Jumat, 16 Maret 2012

Kebudayaan Daerah Merupakan Sumber Kebudayaan Nasional

Kebudayaan Nasional



Arti Kebudayaan


·         Budaya secara harfiah berasal dari Bahasa Latin yaitu Colere yang memiliki arti mengerjakan tanah, mengolah, memelihara ladang (menurut Soerjanto Poespowardojo 1993). Selain itu Budaya atau kebudayaan berasal daribahasa Sansekerta yaitubuddhayah, yang merupakan bentuk jamak dari buddhi (budi atau akal) diartikan sebagai hal-hal yang berkaitan dengan budi dan akal manusia. Adapun menurut istilah Kebudayaan merupakan suatu yang agung dan mahal, tentu saja karena ia tercipta dari hasil rasa, karya, karsa,dan cipta manusia yang kesemuanya merupakan sifat yang hanya ada pada manusia.Tak ada mahluk lain yang memiliki anugrah itu sehingga ia merupakan sesuatuyang agung dan mahal.
·         Menurut Koentjaraningrat budaya adalah keseluruhan sistem gagasan tindakan dan hasil karya manusia dalam rangka kehidupan masyarakat yang dijadikan miliki diri manusia dengan cara belajar.

JENIS-JENIS KEBUDAYAAN


Kebudayaan dapat dibagi menjadi 3 macam dilihat dari keadaan jenis-jenisnya:


·                     Hidup-kebatinan manusia, yaitu sesuatu yang menimbulkan tertib damainya hidup masyarakat dengan adat-istiadatnya,pemerintahan negeri, agama atau ilmu kebatinan
·                     Angan-angan manusia, yaitu sesuatu yang dapat menimbulkan keluhuran bahasa, kesusasteraan dan kesusilaan.
========================================================================
TUJUAN TUGAS A> Menurut teks tentang kebudayaan, kebudayaan tercipta dari hasil apa saja milik manusia? Sebutkan semuanya.
TUJUAN TUGAS B>
Jawab pertanyaan berikut berdasarkan teks tentang kebudayaan:
(i) Menurut Koentjaraningrat, dengan cara apa manusia menjadikan budaya sebagai miliknya?
(ii) Dilihat dari keadaan jenis-jenisnya, kebudayaan dapat dibagi menjadi berapa macam?
(iii) Angan-angan manusia dapat menimbulkan keluhuran apa saja?
========================================================================
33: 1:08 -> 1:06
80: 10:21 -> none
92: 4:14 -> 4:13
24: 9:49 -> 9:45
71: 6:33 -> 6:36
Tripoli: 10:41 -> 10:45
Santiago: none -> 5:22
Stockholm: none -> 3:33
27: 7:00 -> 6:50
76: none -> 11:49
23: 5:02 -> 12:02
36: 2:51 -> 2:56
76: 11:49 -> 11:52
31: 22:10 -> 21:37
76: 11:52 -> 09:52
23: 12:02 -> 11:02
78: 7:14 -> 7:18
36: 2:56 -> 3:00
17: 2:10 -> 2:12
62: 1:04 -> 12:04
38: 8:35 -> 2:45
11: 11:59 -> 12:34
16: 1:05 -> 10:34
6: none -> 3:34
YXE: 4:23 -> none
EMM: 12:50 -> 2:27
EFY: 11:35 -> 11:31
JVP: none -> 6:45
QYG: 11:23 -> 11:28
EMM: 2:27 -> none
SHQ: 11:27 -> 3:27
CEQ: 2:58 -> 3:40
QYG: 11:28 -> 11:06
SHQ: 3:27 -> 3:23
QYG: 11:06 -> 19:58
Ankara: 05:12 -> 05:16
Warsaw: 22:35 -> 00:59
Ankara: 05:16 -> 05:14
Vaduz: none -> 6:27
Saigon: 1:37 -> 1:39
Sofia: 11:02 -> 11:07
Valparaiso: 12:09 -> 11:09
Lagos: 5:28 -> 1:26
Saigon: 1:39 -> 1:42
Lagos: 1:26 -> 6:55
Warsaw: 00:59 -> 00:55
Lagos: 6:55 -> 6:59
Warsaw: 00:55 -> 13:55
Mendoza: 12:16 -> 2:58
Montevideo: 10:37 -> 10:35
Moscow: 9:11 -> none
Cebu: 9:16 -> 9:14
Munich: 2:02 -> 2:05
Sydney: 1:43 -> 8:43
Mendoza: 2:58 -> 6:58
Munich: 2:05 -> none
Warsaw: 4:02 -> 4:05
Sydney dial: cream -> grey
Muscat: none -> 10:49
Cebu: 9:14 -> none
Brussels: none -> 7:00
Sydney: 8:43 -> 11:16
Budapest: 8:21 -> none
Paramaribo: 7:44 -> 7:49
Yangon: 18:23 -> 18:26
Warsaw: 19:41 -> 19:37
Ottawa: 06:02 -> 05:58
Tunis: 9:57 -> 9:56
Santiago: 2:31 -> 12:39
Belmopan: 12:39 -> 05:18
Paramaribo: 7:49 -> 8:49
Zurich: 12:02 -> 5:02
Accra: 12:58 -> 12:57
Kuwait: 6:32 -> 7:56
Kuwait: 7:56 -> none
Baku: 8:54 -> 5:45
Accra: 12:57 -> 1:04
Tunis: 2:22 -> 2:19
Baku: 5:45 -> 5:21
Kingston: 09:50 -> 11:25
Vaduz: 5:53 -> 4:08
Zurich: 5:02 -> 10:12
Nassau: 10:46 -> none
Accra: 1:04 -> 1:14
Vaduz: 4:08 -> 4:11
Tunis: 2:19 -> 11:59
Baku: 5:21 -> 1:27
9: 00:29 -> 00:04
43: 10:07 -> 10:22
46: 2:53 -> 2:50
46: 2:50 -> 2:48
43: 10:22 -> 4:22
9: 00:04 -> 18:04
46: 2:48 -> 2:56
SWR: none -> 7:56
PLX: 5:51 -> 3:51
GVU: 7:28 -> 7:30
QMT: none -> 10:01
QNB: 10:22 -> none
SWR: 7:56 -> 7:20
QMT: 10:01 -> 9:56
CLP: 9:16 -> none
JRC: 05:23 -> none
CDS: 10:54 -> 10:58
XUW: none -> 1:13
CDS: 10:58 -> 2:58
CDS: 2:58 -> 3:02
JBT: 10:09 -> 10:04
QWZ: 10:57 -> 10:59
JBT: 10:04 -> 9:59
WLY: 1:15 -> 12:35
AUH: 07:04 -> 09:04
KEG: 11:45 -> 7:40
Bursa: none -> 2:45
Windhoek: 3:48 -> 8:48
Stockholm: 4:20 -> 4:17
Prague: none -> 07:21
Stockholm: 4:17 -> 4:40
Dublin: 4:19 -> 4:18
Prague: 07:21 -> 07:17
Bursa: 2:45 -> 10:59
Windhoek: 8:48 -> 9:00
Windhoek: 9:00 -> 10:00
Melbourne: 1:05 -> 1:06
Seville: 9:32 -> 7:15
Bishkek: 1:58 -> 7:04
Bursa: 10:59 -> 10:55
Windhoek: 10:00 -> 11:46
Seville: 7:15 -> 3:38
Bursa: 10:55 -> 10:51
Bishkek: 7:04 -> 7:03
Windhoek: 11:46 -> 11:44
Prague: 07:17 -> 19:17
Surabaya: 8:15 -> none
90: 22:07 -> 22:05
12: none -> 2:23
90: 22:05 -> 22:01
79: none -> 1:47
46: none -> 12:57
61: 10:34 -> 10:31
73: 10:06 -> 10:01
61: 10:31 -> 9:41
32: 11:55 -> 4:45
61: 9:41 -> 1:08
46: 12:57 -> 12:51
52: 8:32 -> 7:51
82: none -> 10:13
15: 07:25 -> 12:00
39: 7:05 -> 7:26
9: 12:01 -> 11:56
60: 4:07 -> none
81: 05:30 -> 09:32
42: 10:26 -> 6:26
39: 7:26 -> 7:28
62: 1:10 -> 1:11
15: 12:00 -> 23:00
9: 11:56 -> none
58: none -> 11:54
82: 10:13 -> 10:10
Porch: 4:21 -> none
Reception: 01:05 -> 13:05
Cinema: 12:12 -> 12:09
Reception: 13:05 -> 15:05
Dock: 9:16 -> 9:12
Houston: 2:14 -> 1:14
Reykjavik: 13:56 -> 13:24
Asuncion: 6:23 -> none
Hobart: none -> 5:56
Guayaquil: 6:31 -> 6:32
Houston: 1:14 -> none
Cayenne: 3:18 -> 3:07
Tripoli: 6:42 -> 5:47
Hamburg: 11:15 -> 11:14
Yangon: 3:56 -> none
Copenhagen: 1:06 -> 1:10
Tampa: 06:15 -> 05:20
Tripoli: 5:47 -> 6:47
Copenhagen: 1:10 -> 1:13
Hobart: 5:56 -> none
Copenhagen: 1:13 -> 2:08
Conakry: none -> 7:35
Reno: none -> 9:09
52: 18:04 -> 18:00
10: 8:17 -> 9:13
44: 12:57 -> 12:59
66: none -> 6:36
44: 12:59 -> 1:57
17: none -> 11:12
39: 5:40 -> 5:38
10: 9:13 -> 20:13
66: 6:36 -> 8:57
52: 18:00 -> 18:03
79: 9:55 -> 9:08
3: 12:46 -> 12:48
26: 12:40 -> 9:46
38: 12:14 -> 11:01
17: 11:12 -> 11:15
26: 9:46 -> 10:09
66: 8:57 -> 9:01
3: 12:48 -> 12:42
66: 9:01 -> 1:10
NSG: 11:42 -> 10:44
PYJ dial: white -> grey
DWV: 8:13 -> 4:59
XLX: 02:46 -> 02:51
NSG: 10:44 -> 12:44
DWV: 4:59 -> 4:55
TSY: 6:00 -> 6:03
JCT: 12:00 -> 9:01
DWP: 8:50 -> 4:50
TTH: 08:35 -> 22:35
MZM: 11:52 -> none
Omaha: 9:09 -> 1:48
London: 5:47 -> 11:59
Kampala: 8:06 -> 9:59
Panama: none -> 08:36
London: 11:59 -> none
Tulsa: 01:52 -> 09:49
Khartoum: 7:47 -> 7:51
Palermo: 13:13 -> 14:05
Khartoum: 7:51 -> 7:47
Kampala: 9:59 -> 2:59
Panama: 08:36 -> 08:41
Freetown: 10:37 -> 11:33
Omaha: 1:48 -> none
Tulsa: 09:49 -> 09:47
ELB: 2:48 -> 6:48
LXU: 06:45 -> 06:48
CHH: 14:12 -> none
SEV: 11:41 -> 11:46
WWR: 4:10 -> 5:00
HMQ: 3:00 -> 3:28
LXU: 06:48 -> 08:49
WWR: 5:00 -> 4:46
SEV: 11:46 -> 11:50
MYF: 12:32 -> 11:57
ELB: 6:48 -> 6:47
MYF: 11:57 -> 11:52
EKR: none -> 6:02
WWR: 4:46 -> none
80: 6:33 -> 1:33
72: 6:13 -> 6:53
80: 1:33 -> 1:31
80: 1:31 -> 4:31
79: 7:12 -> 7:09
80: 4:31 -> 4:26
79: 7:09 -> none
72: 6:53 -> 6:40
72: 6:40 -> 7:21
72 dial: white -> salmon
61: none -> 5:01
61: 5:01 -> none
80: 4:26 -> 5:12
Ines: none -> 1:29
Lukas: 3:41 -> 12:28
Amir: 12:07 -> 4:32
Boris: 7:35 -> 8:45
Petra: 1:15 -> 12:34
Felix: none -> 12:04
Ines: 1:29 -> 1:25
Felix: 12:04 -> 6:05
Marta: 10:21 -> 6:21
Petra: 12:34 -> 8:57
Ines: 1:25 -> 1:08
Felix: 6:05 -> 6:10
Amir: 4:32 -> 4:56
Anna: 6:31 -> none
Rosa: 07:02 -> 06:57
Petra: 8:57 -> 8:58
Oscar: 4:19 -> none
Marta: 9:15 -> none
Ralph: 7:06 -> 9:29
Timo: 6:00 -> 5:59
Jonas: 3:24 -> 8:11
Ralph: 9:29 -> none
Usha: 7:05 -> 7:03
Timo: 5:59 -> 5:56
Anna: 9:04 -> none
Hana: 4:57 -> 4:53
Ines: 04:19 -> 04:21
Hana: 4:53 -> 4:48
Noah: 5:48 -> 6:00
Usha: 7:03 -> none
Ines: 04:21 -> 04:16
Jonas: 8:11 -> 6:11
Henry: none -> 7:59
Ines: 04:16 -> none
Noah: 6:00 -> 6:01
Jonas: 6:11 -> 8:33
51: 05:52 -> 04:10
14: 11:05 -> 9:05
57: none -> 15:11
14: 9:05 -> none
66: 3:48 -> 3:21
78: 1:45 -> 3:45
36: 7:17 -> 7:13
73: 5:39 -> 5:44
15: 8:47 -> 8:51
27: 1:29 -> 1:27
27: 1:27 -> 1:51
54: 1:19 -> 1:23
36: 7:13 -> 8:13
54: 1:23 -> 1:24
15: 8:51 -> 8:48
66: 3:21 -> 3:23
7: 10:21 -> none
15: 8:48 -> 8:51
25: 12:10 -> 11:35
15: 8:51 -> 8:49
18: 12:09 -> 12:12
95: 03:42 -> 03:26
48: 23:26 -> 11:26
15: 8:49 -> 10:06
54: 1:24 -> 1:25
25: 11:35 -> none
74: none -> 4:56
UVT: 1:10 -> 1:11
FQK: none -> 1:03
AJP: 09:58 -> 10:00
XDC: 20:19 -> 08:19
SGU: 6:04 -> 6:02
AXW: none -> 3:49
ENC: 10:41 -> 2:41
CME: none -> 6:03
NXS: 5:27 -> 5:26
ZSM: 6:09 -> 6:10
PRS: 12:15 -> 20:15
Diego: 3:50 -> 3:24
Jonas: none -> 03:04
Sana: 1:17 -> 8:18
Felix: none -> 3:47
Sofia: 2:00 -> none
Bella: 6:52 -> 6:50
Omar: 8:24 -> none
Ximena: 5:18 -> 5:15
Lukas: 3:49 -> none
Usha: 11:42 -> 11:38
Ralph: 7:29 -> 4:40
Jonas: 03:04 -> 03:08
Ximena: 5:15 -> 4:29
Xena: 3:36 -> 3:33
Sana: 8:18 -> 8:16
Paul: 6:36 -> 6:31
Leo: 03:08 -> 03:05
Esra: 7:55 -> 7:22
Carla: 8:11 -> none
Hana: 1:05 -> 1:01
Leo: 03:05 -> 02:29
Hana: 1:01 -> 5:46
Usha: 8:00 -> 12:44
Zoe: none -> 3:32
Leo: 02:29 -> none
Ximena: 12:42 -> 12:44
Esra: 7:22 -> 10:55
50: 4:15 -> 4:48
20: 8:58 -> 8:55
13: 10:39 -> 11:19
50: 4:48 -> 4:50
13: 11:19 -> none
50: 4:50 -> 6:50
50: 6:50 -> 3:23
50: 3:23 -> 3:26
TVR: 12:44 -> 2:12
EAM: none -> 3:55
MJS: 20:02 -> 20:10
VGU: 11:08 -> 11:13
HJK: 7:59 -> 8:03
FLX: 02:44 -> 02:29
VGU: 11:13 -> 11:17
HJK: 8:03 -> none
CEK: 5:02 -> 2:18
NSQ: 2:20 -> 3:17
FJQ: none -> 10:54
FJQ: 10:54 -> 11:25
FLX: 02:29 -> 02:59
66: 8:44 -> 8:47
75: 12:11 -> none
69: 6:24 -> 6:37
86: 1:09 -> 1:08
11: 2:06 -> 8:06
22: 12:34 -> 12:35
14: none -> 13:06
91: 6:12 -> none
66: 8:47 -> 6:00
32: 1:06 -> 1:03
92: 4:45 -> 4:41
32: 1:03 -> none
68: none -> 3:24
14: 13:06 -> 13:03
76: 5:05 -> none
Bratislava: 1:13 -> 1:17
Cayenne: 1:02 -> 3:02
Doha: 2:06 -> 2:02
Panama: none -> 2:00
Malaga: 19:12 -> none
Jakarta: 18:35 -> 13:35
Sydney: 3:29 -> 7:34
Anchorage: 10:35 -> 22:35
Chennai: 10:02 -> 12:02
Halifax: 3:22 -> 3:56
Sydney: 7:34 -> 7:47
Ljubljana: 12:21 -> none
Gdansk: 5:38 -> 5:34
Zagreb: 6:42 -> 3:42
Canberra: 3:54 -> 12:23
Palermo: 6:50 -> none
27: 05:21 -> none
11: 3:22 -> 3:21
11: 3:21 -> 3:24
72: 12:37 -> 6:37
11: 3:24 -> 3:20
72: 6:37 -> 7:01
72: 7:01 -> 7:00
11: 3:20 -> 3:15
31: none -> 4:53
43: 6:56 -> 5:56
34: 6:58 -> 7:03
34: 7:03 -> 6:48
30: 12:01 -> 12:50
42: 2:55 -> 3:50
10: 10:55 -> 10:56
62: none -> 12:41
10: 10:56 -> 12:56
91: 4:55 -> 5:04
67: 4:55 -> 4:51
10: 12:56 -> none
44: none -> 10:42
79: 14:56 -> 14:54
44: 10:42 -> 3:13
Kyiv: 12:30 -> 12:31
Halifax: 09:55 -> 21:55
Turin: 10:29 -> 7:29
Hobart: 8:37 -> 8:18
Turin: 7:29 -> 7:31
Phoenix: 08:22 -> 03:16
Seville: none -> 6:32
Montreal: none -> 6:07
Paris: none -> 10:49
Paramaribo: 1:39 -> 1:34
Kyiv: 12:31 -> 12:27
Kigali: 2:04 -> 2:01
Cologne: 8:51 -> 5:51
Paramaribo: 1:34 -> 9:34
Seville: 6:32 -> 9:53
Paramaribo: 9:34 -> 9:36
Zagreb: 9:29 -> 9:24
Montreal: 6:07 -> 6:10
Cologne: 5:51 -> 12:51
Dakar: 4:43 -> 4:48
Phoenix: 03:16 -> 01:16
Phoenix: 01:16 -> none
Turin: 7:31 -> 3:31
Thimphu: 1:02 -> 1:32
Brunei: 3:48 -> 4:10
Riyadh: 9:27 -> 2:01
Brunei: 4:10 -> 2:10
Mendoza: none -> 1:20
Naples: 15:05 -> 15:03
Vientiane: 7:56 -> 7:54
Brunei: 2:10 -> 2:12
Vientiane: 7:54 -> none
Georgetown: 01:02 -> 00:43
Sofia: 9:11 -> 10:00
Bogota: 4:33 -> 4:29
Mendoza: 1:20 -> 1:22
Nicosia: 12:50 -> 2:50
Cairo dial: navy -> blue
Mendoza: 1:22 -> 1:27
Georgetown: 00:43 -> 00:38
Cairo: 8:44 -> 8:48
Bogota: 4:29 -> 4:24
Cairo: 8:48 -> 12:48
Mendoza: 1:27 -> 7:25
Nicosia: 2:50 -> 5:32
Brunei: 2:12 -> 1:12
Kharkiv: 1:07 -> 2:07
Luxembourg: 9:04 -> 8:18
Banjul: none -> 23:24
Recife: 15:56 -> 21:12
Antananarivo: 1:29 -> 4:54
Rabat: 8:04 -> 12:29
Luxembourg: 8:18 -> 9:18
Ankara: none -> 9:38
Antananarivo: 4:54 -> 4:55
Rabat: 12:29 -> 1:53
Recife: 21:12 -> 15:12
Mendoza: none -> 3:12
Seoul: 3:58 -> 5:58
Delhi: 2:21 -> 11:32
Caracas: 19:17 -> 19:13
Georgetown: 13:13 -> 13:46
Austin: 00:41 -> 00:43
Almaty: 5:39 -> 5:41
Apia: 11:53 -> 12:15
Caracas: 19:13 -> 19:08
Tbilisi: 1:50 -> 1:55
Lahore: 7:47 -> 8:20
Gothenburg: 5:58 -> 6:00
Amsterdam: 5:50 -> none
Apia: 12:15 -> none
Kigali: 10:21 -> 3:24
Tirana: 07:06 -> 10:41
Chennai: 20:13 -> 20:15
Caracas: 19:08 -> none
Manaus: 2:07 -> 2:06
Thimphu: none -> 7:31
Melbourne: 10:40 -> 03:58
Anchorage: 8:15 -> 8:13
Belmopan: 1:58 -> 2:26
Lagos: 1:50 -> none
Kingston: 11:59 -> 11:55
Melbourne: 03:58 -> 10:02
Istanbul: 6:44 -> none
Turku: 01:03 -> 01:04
========================================================================
JAWABAN LENGKAP A> Rasa, karya, karsa, dan cipta manusia.

JAWABAN LENGKAP B>
(i) Dengan cara belajar.
(ii) Tiga macam.
(iii) Keluhuran bahasa, kesusasteraan, dan kesusilaan.